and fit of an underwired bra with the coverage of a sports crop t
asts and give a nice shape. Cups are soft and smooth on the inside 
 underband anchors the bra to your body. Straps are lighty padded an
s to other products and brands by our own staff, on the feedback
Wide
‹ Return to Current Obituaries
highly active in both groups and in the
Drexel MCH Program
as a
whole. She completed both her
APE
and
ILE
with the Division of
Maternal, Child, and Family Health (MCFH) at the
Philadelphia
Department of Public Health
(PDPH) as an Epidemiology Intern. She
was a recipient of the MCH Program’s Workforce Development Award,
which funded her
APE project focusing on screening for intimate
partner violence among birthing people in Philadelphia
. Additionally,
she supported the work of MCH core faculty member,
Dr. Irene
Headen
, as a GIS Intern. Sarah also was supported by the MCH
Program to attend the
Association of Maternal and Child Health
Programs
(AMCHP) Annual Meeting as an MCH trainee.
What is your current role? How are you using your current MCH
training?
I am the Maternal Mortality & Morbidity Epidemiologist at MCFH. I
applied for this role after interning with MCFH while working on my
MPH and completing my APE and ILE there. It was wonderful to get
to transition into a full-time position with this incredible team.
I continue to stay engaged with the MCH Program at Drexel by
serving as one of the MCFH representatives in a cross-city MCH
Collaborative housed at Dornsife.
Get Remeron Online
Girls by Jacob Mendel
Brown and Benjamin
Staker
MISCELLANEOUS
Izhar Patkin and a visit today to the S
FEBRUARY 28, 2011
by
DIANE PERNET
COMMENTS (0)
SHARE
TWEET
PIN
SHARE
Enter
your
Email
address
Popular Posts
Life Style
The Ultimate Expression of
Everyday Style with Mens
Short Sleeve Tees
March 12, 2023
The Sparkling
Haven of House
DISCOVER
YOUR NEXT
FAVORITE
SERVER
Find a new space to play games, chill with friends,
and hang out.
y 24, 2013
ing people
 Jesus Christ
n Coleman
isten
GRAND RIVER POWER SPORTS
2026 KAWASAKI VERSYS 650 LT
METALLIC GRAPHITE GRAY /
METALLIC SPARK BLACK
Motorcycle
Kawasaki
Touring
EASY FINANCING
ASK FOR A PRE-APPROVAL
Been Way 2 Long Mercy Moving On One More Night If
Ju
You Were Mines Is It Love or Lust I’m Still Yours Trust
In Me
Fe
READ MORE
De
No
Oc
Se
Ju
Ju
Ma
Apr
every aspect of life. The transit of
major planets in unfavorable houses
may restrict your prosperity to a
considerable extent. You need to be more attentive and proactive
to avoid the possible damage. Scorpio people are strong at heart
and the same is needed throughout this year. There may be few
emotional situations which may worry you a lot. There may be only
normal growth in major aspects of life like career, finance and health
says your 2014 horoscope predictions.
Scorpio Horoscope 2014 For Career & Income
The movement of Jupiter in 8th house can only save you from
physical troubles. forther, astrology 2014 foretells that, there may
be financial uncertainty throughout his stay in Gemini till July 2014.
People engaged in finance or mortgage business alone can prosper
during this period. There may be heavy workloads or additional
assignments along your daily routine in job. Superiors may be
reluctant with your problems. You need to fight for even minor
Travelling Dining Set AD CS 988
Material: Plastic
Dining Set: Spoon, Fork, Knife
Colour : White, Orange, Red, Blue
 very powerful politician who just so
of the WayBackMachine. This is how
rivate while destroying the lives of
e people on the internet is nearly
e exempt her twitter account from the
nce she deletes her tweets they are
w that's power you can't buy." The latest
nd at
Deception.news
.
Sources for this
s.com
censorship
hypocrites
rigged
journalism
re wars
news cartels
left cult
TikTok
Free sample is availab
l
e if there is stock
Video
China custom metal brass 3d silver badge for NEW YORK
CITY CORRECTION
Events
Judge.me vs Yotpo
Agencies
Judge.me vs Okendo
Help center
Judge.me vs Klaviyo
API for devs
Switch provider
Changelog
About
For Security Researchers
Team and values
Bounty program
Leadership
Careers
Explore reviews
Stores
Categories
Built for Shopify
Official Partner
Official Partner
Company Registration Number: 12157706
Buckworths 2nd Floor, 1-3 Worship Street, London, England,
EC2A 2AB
_ _ _ _ _
Your goal: Reproduce every record exactly, line by line.

Written answer:
and fit of an underwired bra with the coverage of a sports crop t
asts and give a nice shape. Cups are soft and smooth on the inside 
 underband anchors the bra to your body. Straps are lighty padded an
s to other products and brands by our own staff, on the feedback
Wide
‹ Return to Current Obituaries
highly active in both groups and in the
Drexel MCH Program
as a
whole. She completed both her
APE
and
ILE
with the Division of
Maternal, Child, and Family Health (MCFH) at the
Philadelphia
Department of Public Health
(PDPH) as an Epidemiology Intern. She
was a recipient of the MCH Program’s Workforce Development Award,
which funded her
APE project focusing on screening for intimate
partner violence among birthing people in Philadelphia
. Additionally,
she supported the work of MCH core faculty member,
Dr. Irene
Headen
, as a GIS Intern. Sarah also was supported by the MCH
Program to attend the
Association of Maternal and Child Health
Programs
(AMCHP) Annual Meeting as an MCH trainee.
What is your current role? How are you using your current MCH
training?
I am the Maternal Mortality & Morbidity Epidemiologist at MCFH. I
applied for this role after interning with MCFH while working on my
MPH and completing my APE and ILE there. It was wonderful to get
to transition into a full-time position with this incredible team.
I continue to stay engaged with the MCH Program at Drexel by
serving as one of the MCFH representatives in a cross-city MCH
Collaborative housed at Dornsife.
Get Remeron Online
Girls by Jacob Mendel
Brown and Benjamin
Staker
MISCELLANEOUS
Izhar Patkin and a visit today to the S
FEBRUARY 28, 2011
by
DIANE PERNET
COMMENTS (0)
SHARE
TWEET
PIN
SHARE
Enter
your
Email
address
Popular Posts
Life Style
The Ultimate Expression of
Everyday Style with Mens
Short Sleeve Tees
March 12, 2023
The Sparkling
Haven of House
DISCOVER
YOUR NEXT
FAVORITE
SERVER
Find a new space to play games, chill with friends,
and hang out.
y 24, 2013
ing people
 Jesus Christ
n Coleman
isten
GRAND RIVER POWER SPORTS
2026 KAWASAKI VERSYS 650 LT
METALLIC GRAPHITE GRAY /
METALLIC SPARK BLACK
Motorcycle
Kawasaki
Touring
EASY FINANCING
ASK FOR A PRE-APPROVAL
Been Way 2 Long Mercy Moving On One More Night If
Ju
You Were Mines Is It Love or Lust I’m Still Yours Trust
In Me
Fe
READ MORE
De
No
Oc
Se
Ju
Ju
Ma
Apr
every aspect of life. The transit of
major planets in unfavorable houses
may restrict your prosperity to a
considerable extent. You need to be more attentive and proactive
to avoid the possible damage. Scorpio people are strong at heart
and the same is needed throughout this year. There may be few
emotional situations which may worry you a lot. There may be only
normal growth in major aspects of life like career, finance and health
says your 2014 horoscope predictions.
Scorpio Horoscope 2014 For Career & Income
The movement of Jupiter in 8th house can only save you from
physical troubles. forther, astrology 2014 foretells that, there may
be financial uncertainty throughout his stay in Gemini till July 2014.
People engaged in finance or mortgage business alone can prosper
during this period. There may be heavy workloads or additional
assignments along your daily routine in job. Superiors may be
reluctant with your problems. You need to fight for even minor
Travelling Dining Set AD CS 988
Material: Plastic
Dining Set: Spoon, Fork, Knife
Colour : White, Orange, Red, Blue
 very powerful politician who just so
of the WayBackMachine. This is how
rivate while destroying the lives of
e people on the internet is nearly
e exempt her twitter account from the
nce she deletes her tweets they are
w that's power you can't buy." The latest
nd at
Deception.news
.
Sources for this
s.com
censorship
hypocrites
rigged
journalism
re wars
news cartels
left cult
TikTok
Free sample is availab
l
e if there is stock
Video
China custom metal brass 3d silver badge for NEW YORK
CITY CORRECTION
Events
Judge.me vs Yotpo
Agencies
Judge.me vs Okendo
Help center
Judge.me vs Klaviyo
API for devs
Switch provider
Changelog
About
For Security Researchers
Team and values
Bounty program
Leadership
Careers
Explore reviews
Stores
Categories
Built for Shopify
Official Partner
Official Partner
Company Registration Number: 12157706
Buckworths 2nd Floor, 1-3 Worship Street, London, England,
EC2A 2AB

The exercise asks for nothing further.